(Records supplied begins)
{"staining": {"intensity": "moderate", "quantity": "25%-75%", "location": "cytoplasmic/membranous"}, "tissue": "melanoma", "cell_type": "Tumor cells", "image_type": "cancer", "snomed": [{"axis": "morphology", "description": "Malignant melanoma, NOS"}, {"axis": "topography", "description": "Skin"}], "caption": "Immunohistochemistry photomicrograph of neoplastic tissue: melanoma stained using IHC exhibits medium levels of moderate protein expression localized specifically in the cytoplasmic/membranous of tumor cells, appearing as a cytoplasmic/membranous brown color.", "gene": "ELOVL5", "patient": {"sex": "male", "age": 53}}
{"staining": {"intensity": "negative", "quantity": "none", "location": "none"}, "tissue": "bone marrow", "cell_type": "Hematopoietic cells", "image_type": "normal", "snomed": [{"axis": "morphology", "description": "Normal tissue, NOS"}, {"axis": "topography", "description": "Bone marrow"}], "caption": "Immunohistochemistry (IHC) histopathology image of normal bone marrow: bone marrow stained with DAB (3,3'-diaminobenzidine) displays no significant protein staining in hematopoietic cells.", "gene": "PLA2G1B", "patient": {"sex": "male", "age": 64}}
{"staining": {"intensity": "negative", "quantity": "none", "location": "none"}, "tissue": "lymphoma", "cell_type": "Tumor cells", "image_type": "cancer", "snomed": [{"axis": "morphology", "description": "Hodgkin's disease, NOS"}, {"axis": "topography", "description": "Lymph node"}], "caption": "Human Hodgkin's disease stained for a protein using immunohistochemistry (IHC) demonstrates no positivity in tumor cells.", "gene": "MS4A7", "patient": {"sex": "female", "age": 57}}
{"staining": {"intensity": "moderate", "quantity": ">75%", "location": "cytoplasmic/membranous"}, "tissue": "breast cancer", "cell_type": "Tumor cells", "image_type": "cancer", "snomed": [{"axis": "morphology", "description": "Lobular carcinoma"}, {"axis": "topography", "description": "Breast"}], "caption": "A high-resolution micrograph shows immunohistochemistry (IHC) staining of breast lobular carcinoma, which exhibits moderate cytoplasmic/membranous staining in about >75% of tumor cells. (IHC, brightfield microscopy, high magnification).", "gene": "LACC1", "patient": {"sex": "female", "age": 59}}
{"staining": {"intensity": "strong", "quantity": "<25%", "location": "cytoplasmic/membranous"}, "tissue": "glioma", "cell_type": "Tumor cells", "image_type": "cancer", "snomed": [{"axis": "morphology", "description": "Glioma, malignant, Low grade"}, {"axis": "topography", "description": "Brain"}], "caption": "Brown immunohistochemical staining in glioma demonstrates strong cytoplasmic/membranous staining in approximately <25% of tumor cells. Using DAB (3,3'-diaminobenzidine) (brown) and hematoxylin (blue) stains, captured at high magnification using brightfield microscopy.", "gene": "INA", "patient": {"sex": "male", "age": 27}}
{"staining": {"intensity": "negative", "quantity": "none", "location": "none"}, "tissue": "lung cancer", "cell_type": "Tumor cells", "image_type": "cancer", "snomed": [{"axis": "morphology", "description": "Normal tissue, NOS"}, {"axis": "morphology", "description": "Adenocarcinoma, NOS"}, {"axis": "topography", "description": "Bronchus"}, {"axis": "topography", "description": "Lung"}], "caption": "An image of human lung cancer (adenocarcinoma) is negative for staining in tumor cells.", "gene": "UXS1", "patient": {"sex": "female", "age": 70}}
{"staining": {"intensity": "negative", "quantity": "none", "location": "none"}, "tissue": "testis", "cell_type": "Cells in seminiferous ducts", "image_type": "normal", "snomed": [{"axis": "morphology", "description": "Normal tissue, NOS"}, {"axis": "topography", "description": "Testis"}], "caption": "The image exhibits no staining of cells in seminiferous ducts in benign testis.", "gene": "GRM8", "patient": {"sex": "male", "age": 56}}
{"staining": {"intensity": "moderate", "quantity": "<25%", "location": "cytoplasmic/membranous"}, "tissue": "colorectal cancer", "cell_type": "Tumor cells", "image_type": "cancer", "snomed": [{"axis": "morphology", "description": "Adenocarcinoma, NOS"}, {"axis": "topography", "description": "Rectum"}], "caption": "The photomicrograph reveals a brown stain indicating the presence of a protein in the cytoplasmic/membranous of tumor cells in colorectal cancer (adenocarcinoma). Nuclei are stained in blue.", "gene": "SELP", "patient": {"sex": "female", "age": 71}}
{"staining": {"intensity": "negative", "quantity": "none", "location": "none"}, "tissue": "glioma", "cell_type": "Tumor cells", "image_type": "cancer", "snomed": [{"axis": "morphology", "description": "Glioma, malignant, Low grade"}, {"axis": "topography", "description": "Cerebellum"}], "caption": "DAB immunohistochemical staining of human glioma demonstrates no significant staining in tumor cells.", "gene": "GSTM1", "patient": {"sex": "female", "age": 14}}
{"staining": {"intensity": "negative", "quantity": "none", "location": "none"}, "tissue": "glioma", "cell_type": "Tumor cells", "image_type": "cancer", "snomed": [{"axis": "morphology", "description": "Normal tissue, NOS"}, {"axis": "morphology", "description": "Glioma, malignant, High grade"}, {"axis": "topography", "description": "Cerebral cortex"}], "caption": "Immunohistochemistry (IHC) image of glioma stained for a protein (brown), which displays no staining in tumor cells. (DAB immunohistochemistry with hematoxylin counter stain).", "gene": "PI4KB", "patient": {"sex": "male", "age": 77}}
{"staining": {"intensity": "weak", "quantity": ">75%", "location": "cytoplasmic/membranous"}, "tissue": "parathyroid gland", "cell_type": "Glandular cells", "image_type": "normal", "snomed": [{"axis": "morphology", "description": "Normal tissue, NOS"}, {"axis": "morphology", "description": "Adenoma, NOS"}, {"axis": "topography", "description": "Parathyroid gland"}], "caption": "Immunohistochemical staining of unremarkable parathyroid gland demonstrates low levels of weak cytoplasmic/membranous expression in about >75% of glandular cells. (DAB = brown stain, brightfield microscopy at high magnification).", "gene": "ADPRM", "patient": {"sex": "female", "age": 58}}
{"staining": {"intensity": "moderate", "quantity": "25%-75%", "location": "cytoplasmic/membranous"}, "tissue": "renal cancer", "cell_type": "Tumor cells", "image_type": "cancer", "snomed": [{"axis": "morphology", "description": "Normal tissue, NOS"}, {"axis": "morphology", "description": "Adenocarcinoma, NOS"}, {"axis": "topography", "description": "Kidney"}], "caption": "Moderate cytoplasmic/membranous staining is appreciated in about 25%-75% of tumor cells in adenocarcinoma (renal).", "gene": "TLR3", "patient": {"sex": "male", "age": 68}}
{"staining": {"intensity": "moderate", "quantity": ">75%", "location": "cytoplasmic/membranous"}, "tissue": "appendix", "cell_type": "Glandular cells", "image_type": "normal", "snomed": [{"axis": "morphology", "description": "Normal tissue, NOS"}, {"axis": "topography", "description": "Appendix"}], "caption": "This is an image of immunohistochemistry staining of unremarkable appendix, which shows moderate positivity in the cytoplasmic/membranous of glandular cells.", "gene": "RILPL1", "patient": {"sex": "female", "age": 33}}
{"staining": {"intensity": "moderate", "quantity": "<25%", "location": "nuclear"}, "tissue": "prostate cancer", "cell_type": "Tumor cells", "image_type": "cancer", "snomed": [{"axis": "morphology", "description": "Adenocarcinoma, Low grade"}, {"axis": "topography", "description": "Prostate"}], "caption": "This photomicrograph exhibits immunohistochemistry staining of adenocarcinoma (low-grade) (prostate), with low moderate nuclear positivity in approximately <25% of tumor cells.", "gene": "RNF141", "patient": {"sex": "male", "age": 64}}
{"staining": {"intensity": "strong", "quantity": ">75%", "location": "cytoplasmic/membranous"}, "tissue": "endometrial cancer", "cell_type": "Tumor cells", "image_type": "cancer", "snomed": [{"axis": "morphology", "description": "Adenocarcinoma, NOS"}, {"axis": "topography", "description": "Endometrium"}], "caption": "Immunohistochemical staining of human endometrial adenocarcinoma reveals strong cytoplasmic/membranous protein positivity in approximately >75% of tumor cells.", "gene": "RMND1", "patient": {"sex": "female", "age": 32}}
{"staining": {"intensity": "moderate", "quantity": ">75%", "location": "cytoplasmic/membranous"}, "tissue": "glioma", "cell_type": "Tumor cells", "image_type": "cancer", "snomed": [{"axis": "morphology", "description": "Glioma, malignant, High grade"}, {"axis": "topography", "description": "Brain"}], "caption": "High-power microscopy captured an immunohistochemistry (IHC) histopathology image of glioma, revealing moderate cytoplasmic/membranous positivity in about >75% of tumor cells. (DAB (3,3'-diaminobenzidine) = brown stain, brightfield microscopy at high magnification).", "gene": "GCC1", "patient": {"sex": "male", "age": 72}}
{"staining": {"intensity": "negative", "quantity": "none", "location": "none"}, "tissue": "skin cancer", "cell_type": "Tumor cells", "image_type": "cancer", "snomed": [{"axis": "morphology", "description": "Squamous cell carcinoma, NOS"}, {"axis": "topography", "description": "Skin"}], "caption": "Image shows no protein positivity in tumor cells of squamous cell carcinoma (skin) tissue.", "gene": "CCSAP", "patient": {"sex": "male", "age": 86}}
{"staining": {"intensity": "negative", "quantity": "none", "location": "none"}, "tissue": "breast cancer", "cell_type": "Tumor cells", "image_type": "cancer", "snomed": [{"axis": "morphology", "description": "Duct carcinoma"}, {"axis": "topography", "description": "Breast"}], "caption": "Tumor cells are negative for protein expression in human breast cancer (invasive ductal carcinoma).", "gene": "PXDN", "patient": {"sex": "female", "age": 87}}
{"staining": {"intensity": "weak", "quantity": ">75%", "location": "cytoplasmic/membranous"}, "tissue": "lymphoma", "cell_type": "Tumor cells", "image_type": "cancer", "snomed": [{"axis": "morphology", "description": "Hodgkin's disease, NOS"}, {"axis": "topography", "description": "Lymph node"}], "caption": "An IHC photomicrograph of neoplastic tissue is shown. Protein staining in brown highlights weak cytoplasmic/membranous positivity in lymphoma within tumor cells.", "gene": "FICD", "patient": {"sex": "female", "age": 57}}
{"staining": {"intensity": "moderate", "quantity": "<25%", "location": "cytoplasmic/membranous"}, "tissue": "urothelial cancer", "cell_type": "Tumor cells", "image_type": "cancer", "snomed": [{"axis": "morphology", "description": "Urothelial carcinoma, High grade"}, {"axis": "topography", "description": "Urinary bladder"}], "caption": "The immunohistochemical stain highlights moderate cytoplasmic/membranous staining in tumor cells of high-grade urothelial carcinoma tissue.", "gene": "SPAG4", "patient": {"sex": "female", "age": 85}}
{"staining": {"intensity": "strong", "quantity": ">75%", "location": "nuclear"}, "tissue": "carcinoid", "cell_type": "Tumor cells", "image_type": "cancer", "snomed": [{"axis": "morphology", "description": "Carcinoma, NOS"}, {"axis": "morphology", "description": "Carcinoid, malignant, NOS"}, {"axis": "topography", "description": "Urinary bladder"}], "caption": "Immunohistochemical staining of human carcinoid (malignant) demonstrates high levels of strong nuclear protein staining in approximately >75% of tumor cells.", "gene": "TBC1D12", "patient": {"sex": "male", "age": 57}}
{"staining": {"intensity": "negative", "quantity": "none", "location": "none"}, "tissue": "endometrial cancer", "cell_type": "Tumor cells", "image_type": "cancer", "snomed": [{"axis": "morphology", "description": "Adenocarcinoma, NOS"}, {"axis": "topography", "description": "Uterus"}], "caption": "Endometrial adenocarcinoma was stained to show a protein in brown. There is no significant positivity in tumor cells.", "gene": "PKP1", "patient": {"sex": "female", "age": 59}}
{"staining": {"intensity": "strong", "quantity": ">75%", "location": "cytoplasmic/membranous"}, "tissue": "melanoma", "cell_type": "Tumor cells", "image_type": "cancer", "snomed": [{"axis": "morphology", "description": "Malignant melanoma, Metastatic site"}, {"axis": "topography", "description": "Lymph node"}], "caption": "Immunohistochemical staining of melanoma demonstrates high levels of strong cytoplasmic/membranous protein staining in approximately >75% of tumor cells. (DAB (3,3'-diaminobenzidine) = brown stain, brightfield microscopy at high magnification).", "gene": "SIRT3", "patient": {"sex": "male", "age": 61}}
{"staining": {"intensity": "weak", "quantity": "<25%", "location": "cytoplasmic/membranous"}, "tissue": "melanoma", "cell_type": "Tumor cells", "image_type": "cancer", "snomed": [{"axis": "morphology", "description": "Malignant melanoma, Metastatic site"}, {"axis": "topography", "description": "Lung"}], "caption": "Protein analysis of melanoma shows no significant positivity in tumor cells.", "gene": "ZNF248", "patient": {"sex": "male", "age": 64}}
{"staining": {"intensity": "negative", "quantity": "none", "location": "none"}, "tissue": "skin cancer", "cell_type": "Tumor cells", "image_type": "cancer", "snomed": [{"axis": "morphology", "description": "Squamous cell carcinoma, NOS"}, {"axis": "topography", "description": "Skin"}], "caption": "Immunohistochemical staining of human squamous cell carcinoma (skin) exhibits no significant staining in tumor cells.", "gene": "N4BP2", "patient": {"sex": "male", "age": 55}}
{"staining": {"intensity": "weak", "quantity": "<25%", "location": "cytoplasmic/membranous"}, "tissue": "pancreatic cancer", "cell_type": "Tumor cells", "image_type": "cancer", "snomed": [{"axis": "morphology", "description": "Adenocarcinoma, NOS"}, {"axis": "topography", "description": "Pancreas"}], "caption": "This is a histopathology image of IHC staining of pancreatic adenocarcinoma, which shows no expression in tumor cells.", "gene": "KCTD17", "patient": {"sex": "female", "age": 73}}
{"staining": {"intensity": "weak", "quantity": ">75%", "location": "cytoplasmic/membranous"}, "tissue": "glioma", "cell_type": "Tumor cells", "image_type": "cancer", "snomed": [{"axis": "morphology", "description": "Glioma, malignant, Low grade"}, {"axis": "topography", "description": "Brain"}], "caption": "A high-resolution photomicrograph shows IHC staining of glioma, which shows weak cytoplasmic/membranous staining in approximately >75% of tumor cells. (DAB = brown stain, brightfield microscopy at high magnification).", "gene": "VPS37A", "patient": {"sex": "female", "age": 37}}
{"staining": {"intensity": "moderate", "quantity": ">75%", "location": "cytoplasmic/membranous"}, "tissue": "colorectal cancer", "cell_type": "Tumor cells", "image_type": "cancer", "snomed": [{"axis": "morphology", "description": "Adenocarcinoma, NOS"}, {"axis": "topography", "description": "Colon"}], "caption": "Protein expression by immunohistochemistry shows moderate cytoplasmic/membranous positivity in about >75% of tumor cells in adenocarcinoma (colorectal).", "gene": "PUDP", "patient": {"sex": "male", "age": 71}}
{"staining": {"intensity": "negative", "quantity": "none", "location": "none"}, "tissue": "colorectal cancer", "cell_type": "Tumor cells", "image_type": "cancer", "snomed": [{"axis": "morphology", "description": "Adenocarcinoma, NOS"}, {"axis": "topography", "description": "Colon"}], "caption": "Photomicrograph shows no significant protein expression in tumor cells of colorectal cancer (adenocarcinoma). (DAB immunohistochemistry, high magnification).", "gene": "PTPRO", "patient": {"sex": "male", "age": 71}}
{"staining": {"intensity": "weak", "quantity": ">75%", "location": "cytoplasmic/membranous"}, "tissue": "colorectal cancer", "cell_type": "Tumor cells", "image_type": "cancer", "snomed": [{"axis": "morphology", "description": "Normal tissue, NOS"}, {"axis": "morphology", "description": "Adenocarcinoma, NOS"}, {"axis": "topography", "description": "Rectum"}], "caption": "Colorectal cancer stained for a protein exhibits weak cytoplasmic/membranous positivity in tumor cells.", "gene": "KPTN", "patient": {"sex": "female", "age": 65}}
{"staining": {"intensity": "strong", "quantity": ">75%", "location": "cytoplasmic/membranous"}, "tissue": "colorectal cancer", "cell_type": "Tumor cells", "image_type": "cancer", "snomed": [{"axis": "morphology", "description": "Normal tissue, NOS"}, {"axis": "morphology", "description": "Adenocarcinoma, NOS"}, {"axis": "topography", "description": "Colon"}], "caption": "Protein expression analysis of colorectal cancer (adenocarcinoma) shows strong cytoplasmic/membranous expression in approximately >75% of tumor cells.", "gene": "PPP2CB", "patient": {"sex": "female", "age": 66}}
(Records supplied ends)
• Work order
Return, please, the lines of the data from the first through the line containing "high-resolution micrograph shows", both kept, exactly as they stand and nothing more.

• Solution to this exercise
{"staining": {"intensity": "moderate", "quantity": "25%-75%", "location": "cytoplasmic/membranous"}, "tissue": "melanoma", "cell_type": "Tumor cells", "image_type": "cancer", "snomed": [{"axis": "morphology", "description": "Malignant melanoma, NOS"}, {"axis": "topography", "description": "Skin"}], "caption": "Immunohistochemistry photomicrograph of neoplastic tissue: melanoma stained using IHC exhibits medium levels of moderate protein expression localized specifically in the cytoplasmic/membranous of tumor cells, appearing as a cytoplasmic/membranous brown color.", "gene": "ELOVL5", "patient": {"sex": "male", "age": 53}}
{"staining": {"intensity": "negative", "quantity": "none", "location": "none"}, "tissue": "bone marrow", "cell_type": "Hematopoietic cells", "image_type": "normal", "snomed": [{"axis": "morphology", "description": "Normal tissue, NOS"}, {"axis": "topography", "description": "Bone marrow"}], "caption": "Immunohistochemistry (IHC) histopathology image of normal bone marrow: bone marrow stained with DAB (3,3'-diaminobenzidine) displays no significant protein staining in hematopoietic cells.", "gene": "PLA2G1B", "patient": {"sex": "male", "age": 64}}
{"staining": {"intensity": "negative", "quantity": "none", "location": "none"}, "tissue": "lymphoma", "cell_type": "Tumor cells", "image_type": "cancer", "snomed": [{"axis": "morphology", "description": "Hodgkin's disease, NOS"}, {"axis": "topography", "description": "Lymph node"}], "caption": "Human Hodgkin's disease stained for a protein using immunohistochemistry (IHC) demonstrates no positivity in tumor cells.", "gene": "MS4A7", "patient": {"sex": "female", "age": 57}}
{"staining": {"intensity": "moderate", "quantity": ">75%", "location": "cytoplasmic/membranous"}, "tissue": "breast cancer", "cell_type": "Tumor cells", "image_type": "cancer", "snomed": [{"axis": "morphology", "description": "Lobular carcinoma"}, {"axis": "topography", "description": "Breast"}], "caption": "A high-resolution micrograph shows immunohistochemistry (IHC) staining of breast lobular carcinoma, which exhibits moderate cytoplasmic/membranous staining in about >75% of tumor cells. (IHC, brightfield microscopy, high magnification).", "gene": "LACC1", "patient": {"sex": "female", "age": 59}}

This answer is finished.